Another window into the minds of chimps and humans

Rilling et al. compare resting-state brain activity in humans and chimpanzees:

In humans, the wakeful resting condition is characterized by a default mode of brain function involving high levels of activity within a functionally connected network of brain regions. This network has recently been implicated in mental self-projection into the past, the future, or another individual's perspective. Here we use [18F]-fluorodeoxyglucose positron emission tomography imaging to assess resting-state brain activity in our closest living relative, the chimpanzee, as a potential window onto their mental world and compare these results with those of a human sample. We find that, like humans, chimpanzees show high levels of activity within default mode areas, including medial prefrontal and medial parietal cortex. Chimpanzees differ from our human sample in showing higher levels of activity in ventromedial prefrontal cortex and lower levels of activity in left-sided cortical areas involved in language and conceptual processing in humans. Our results raise the possibility that the resting state of chimpanzees involves emotionally laden episodic memory retrieval and some level of mental self-projection, albeit in the absence of language and conceptual processing.

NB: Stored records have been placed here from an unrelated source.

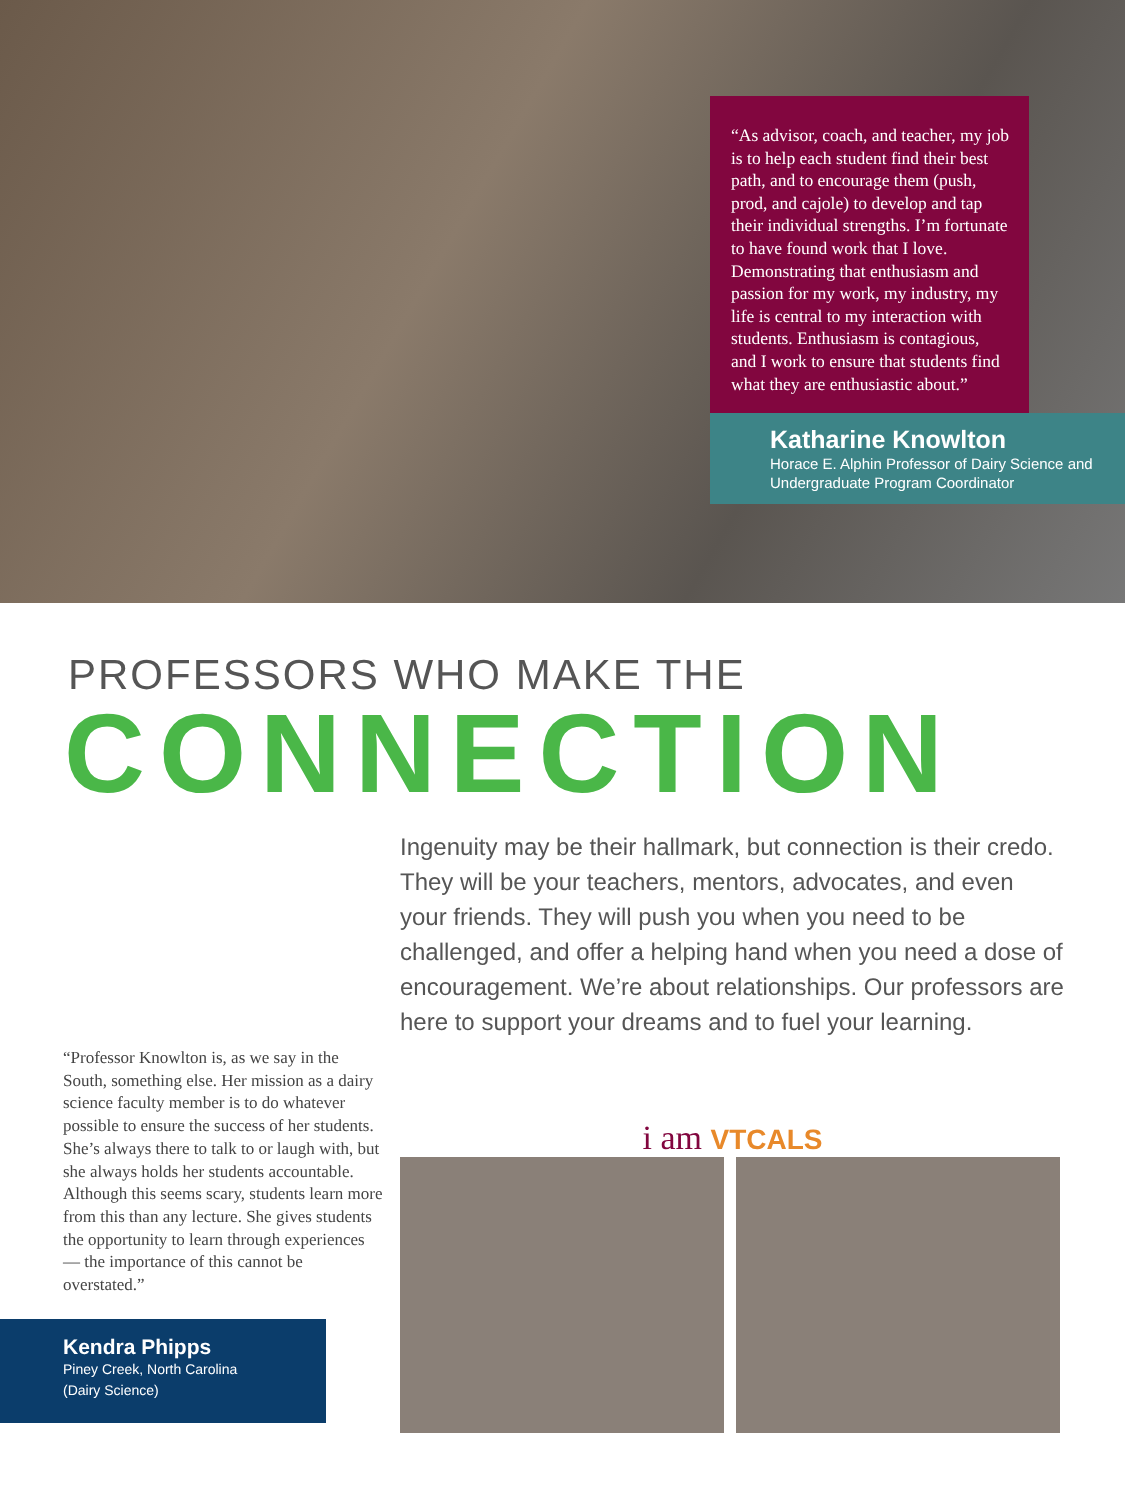“As advisor, coach, and teacher, my job is to help each student find their best path, and to encourage them (push, prod, and cajole) to develop and tap their individual strengths. I’m fortunate to have found work that I love. Demonstrating that enthusiasm and passion for my work, my industry, my life is central to my interaction with students. Enthusiasm is contagious, and I work to ensure that students find what they are enthusiastic about.”
Katharine Knowlton
Horace E. Alphin Professor of Dairy Science and Undergraduate Program Coordinator
PROFESSORS WHO MAKE THE
CONNECTION
“Professor Knowlton is, as we say in the South, something else. Her mission as a dairy science faculty member is to do whatever possible to ensure the success of her students. She’s always there to talk to or laugh with, but she always holds her students accountable. Although this seems scary, students learn more from this than any lecture. She gives students the opportunity to learn through experiences — the importance of this cannot be overstated.”
Kendra Phipps
Piney Creek, North Carolina
(Dairy Science)
Ingenuity may be their hallmark, but connection is their credo. They will be your teachers, mentors, advocates, and even your friends. They will push you when you need to be challenged, and offer a helping hand when you need a dose of encouragement. We’re about relationships. Our professors are here to support your dreams and to fuel your learning.
i am VTCALS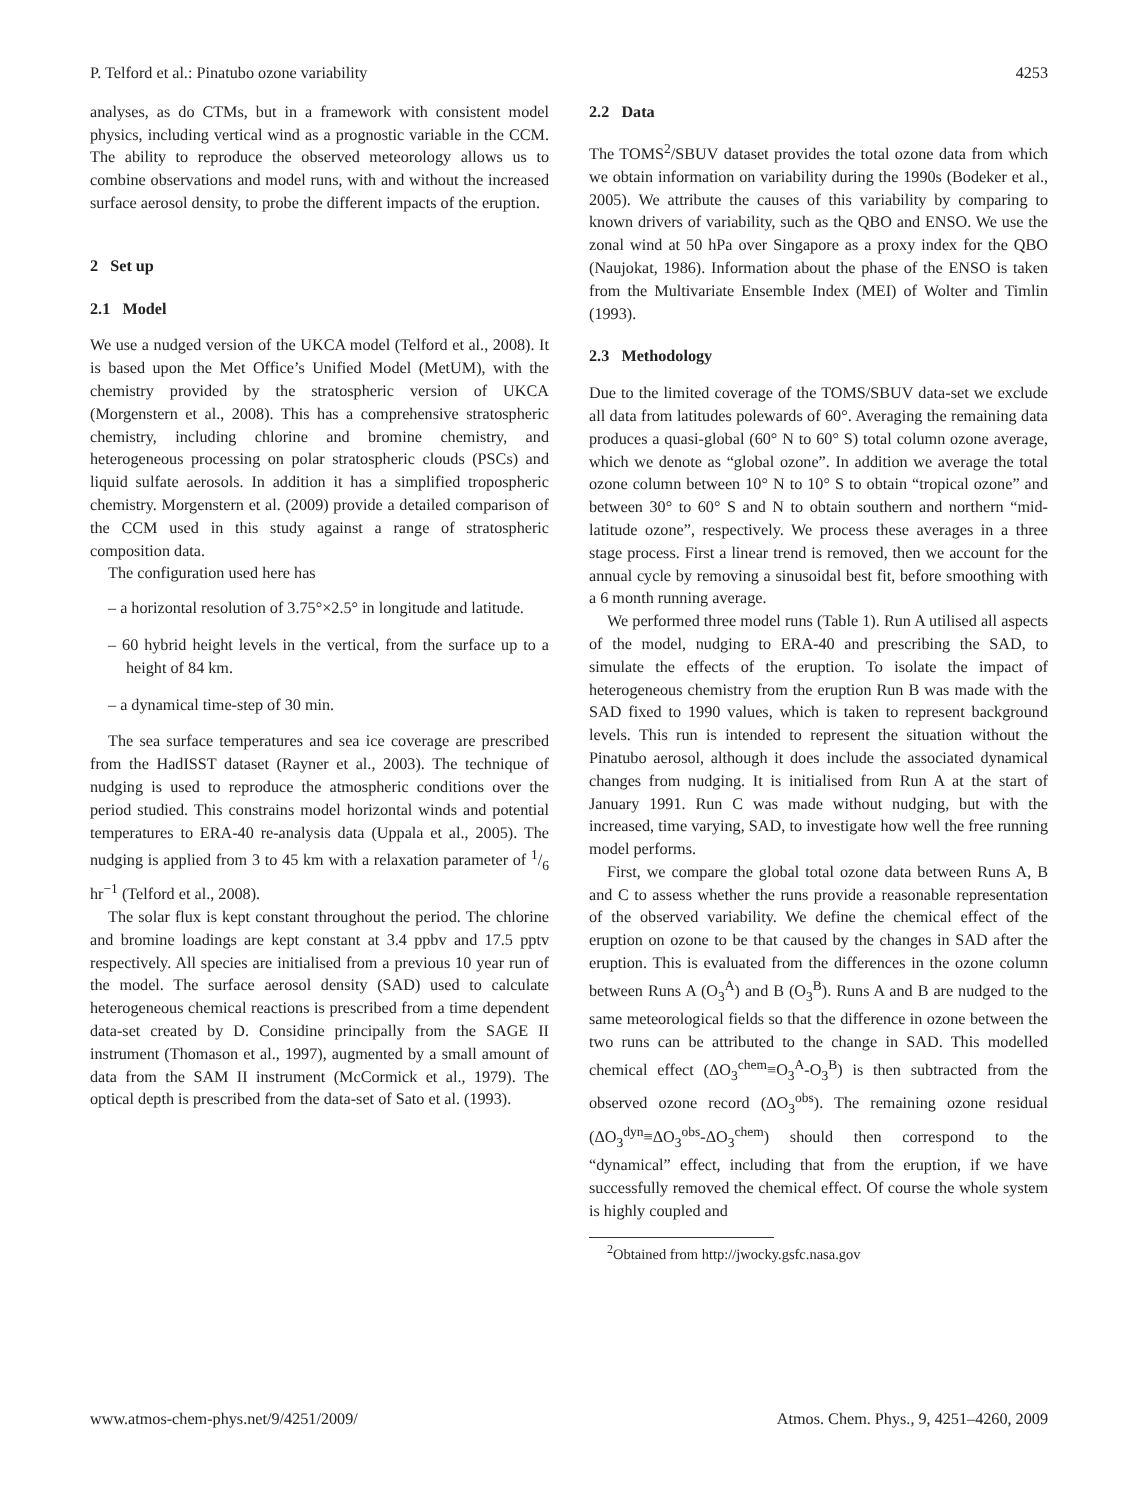P. Telford et al.: Pinatubo ozone variability 4253
analyses, as do CTMs, but in a framework with consistent model physics, including vertical wind as a prognostic variable in the CCM. The ability to reproduce the observed meteorology allows us to combine observations and model runs, with and without the increased surface aerosol density, to probe the different impacts of the eruption.
2 Set up
2.1 Model
We use a nudged version of the UKCA model (Telford et al., 2008). It is based upon the Met Office’s Unified Model (MetUM), with the chemistry provided by the stratospheric version of UKCA (Morgenstern et al., 2008). This has a comprehensive stratospheric chemistry, including chlorine and bromine chemistry, and heterogeneous processing on polar stratospheric clouds (PSCs) and liquid sulfate aerosols. In addition it has a simplified tropospheric chemistry. Morgenstern et al. (2009) provide a detailed comparison of the CCM used in this study against a range of stratospheric composition data.
The configuration used here has
– a horizontal resolution of 3.75°×2.5° in longitude and latitude.
– 60 hybrid height levels in the vertical, from the surface up to a height of 84 km.
– a dynamical time-step of 30 min.
The sea surface temperatures and sea ice coverage are prescribed from the HadISST dataset (Rayner et al., 2003). The technique of nudging is used to reproduce the atmospheric conditions over the period studied. This constrains model horizontal winds and potential temperatures to ERA-40 re-analysis data (Uppala et al., 2005). The nudging is applied from 3 to 45 km with a relaxation parameter of 1/6 hr<sup>−1</sup> (Telford et al., 2008).
The solar flux is kept constant throughout the period. The chlorine and bromine loadings are kept constant at 3.4 ppbv and 17.5 pptv respectively. All species are initialised from a previous 10 year run of the model. The surface aerosol density (SAD) used to calculate heterogeneous chemical reactions is prescribed from a time dependent data-set created by D. Considine principally from the SAGE II instrument (Thomason et al., 1997), augmented by a small amount of data from the SAM II instrument (McCormick et al., 1979). The optical depth is prescribed from the data-set of Sato et al. (1993).
2.2 Data
The TOMS<sup>2</sup>/SBUV dataset provides the total ozone data from which we obtain information on variability during the 1990s (Bodeker et al., 2005). We attribute the causes of this variability by comparing to known drivers of variability, such as the QBO and ENSO. We use the zonal wind at 50 hPa over Singapore as a proxy index for the QBO (Naujokat, 1986). Information about the phase of the ENSO is taken from the Multivariate Ensemble Index (MEI) of Wolter and Timlin (1993).
2.3 Methodology
Due to the limited coverage of the TOMS/SBUV data-set we exclude all data from latitudes polewards of 60°. Averaging the remaining data produces a quasi-global (60° N to 60° S) total column ozone average, which we denote as “global ozone”. In addition we average the total ozone column between 10° N to 10° S to obtain “tropical ozone” and between 30° to 60° S and N to obtain southern and northern “mid-latitude ozone”, respectively. We process these averages in a three stage process. First a linear trend is removed, then we account for the annual cycle by removing a sinusoidal best fit, before smoothing with a 6 month running average.
We performed three model runs (Table 1). Run A utilised all aspects of the model, nudging to ERA-40 and prescribing the SAD, to simulate the effects of the eruption. To isolate the impact of heterogeneous chemistry from the eruption Run B was made with the SAD fixed to 1990 values, which is taken to represent background levels. This run is intended to represent the situation without the Pinatubo aerosol, although it does include the associated dynamical changes from nudging. It is initialised from Run A at the start of January 1991. Run C was made without nudging, but with the increased, time varying, SAD, to investigate how well the free running model performs.
First, we compare the global total ozone data between Runs A, B and C to assess whether the runs provide a reasonable representation of the observed variability. We define the chemical effect of the eruption on ozone to be that caused by the changes in SAD after the eruption. This is evaluated from the differences in the ozone column between Runs A (O<sub>3</sub><sup>A</sup>) and B (O<sub>3</sub><sup>B</sup>). Runs A and B are nudged to the same meteorological fields so that the difference in ozone between the two runs can be attributed to the change in SAD. This modelled chemical effect (ΔO<sub>3</sub><sup>chem</sup>≡O<sub>3</sub><sup>A</sup>-O<sub>3</sub><sup>B</sup>) is then subtracted from the observed ozone record (ΔO<sub>3</sub><sup>obs</sup>). The remaining ozone residual (ΔO<sub>3</sub><sup>dyn</sup>≡ΔO<sub>3</sub><sup>obs</sup>-ΔO<sub>3</sub><sup>chem</sup>) should then correspond to the “dynamical” effect, including that from the eruption, if we have successfully removed the chemical effect. Of course the whole system is highly coupled and
<sup>2</sup> Obtained from http://jwocky.gsfc.nasa.gov
www.atmos-chem-phys.net/9/4251/2009/ Atmos. Chem. Phys., 9, 4251–4260, 2009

Thursday, November 01, 2007

Our Brains on Music, and Musicophilia

Steven Pinker has called music useless, with no adaptive value. Oliver Sacks and Daniel Levitin beg to differ. I'm currently reading and enjoying Oliver Sacks' new book: Musicophilia: Tales of Music and the Brain. I'm linking you to a review of this book by Laura Garwin in the current issue of Nature that notes that our brains seem to be finely tuned to music, and asks of what use are our musical powers and passions? She also reviews Levitin's "This is Your Brain on Music: Understanding a Human Obsession." I also thoroughly enjoyed reading this book this past spring, it has a very accessible introduction of the fundamentals of music structure and brain mechanisms associated with music processing.

The hash realities

Murray et al. offer an interesting history and analysis of Cannabis use, with several interesting graphics (PDF here):

Cannabis has been known for at least 4,000 years to have profound effects on the mind — effects that have provoked dramatically divergent attitudes towards it. Some societies have regarded cannabis as a sacred boon for mankind that offers respite from the tribulations of everyday life, whereas others have demonized it as inevitably leading to 'reefer madness'. The debate between the protagonists and prohibitionists has recently been re-ignited, but unfortunately this debate continues mainly in ignorance of our new understanding of the effects of cannabis on the brain and of studies that have quantified the extent of the risks of long-term use.